In late March, the Europol Innovation Lab published a report stating that even before ChatGPT, phishing emails were “already worryingly sophisticated” and that generative AI will make them more “authentic, complex and difficult to discern from human-produced output.” It noted ongoing efforts to develop technology capable of detecting AI-created text.

“At the time of writing of this report, however, the accuracy of known detection tools was still very low,” according to the March 27 report, titled ChatGPT: The Impact of Large Language Models on Law Enforcement.

Nelson says bad actors could use GPT-based software to generate attack code for malware; and large language models rely on large amounts of training data, making them a “prime target” for hackers.

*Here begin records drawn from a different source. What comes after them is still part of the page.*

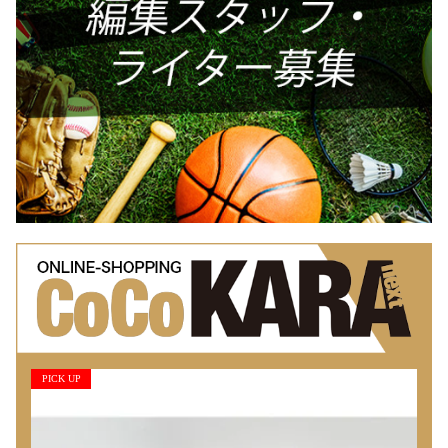
PICK UP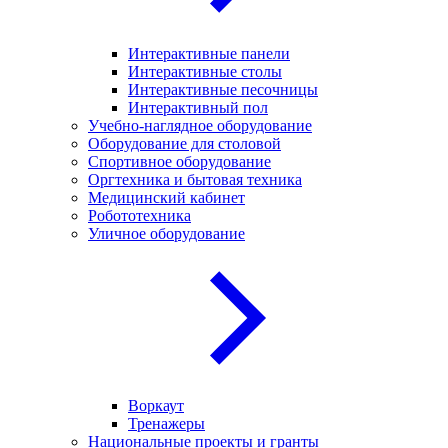
Интерактивные панели
Интерактивные столы
Интерактивные песочницы
Интерактивный пол
Учебно-наглядное оборудование
Оборудование для столовой
Спортивное оборудование
Оргтехника и бытовая техника
Медицинский кабинет
Робототехника
Уличное оборудование
Воркаут
Тренажеры
Национальные проекты и гранты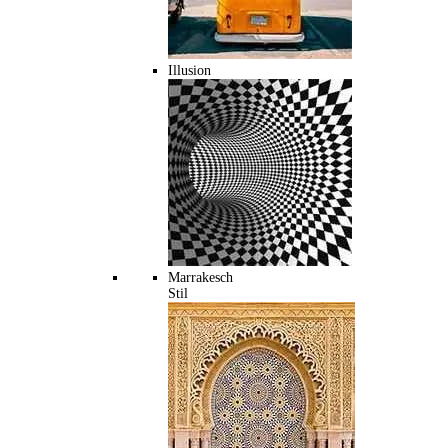
Illusion
Marrakesch
Stil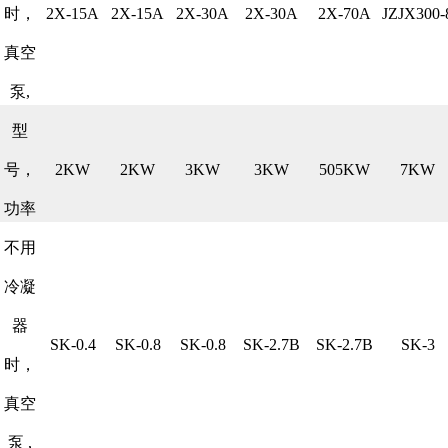
时，
2X-15A
2X-15A
2X-30A
2X-30A
2X-70A
JZJX300-
真空
泵,
型
号，
2KW
2KW
3KW
3KW
505KW
7KW
功率
不用
冷凝
器
SK-0.4
SK-0.8
SK-0.8
SK-2.7B
SK-2.7B
SK-3
时，
真空
泵 ,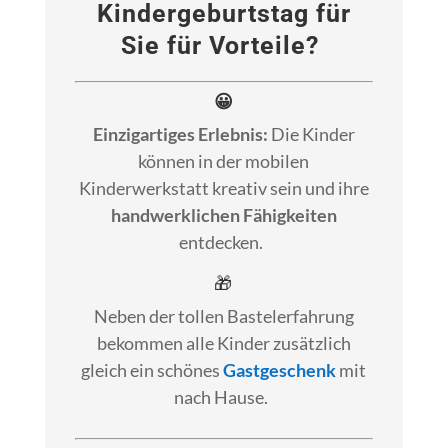
Kindergeburtstag für
Sie für Vorteile?
😀
Einzigartiges Erlebnis:
Die Kinder
können in der mobilen
Kinderwerkstatt kreativ sein und ihre
handwerklichen Fähigkeiten
entdecken.
🎁
Neben der tollen Bastelerfahrung
bekommen alle Kinder zusätzlich
gleich ein schönes
Gastgeschenk
mit
nach Hause.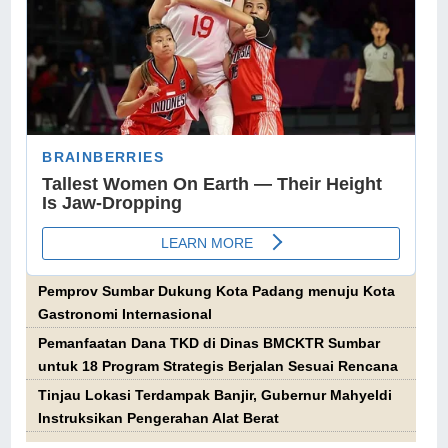
Pemprov Sumbar Dukung Kota Padang menuju Kota
Gastronomi Internasional
Pemanfaatan Dana TKD di Dinas BMCKTR Sumbar
untuk 18 Program Strategis Berjalan Sesuai Rencana
Tinjau Lokasi Terdampak Banjir, Gubernur Mahyeldi
Instruksikan Pengerahan Alat Berat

The Europol Innovation Lab’s report says the technology could allow cybercriminals with little knowledge of coding to create malware and that the newest version of Open AI’s language model, GPT-4, is already more advanced.

“The newer model is better at understanding the context of the code, as well as at correcting error messages and fixing programming mistakes. For a potential criminal with little technical knowledge, this is an invaluable resource,” the report states.

According to a 2019 white paper, Warning Signs: The Future of Privacy and Security in an Age of Machine Learning, the “poisoning” of machine learning models can occur if a bad actor is “able to insert malicious data into training data in order to alter the behavior of the model at a later point in time.”

Cybercriminals can also use generative AI tools for social engineering and to dupe victims with deepfake audio and video. Like phishing content, these tools have been around for a long time. In 2019, scammers used AI to clone a German CEO’s voice and persuade a U.K.-based executive to make an urgent transfer of 220,000 euros. Now the technology is even more sophisticated.

Earlier this year, someone posing as a lawyer called a Canadian couple and told them their 39-year-old son was in trouble for killing a U.S. diplomat in a car accident and needed money to pay his legal fees. According to the Washington Post, the scammer used an AI-generated voice to make the parents believe they were talking to their son and persuaded them to send $15,449.

AI research company ElevenLabs offers voice cloning services for free; paid plans start at $5 a month. And John W. Simek, vice president of Sensei Enterprises, says such services only require a sliver of audio to clone someone’s voice.

“The AI is so fast that it can react to whatever validation [a victim is] asking for,” Simek says.

Weak links

Nelson, who teaches cybersecurity and training to law firm employees, doesn’t expect to tear up the rulebook and start over. But she does believe security experts need to be nimble. Even AI experts are struggling to keep up with the threats.

“If they can’t keep up with it, we all have a problem,” she says.

In the meantime, what can law firms do to protect themselves and their clients? Burt says firms should bolster the traditional security measures they already have in place, such as multifactor authentication.

“AI systems keep challenging old conceptions of things like security and privacy and fairness. But at another level, they just reinforce existing best practices,” Burt says.

Gillman suggests the popularity of the new tech should concern lawyers and law firms who trade in their clients’ confidential information.

“For firms that are falling behind, the gap between where they are and where they need to be is widening by the month,” he says.

Gillman says firms must have up-to-date cybersecurity awareness programs and create a “culture of security and privacy” through actionable policies and practices. But firms must also focus their attention on human error and behavior.

“Humans are … involved in more than 80% of data breaches, whether they’ve clicked on a phishing email or they’ve just done something stupid,” Nelson says.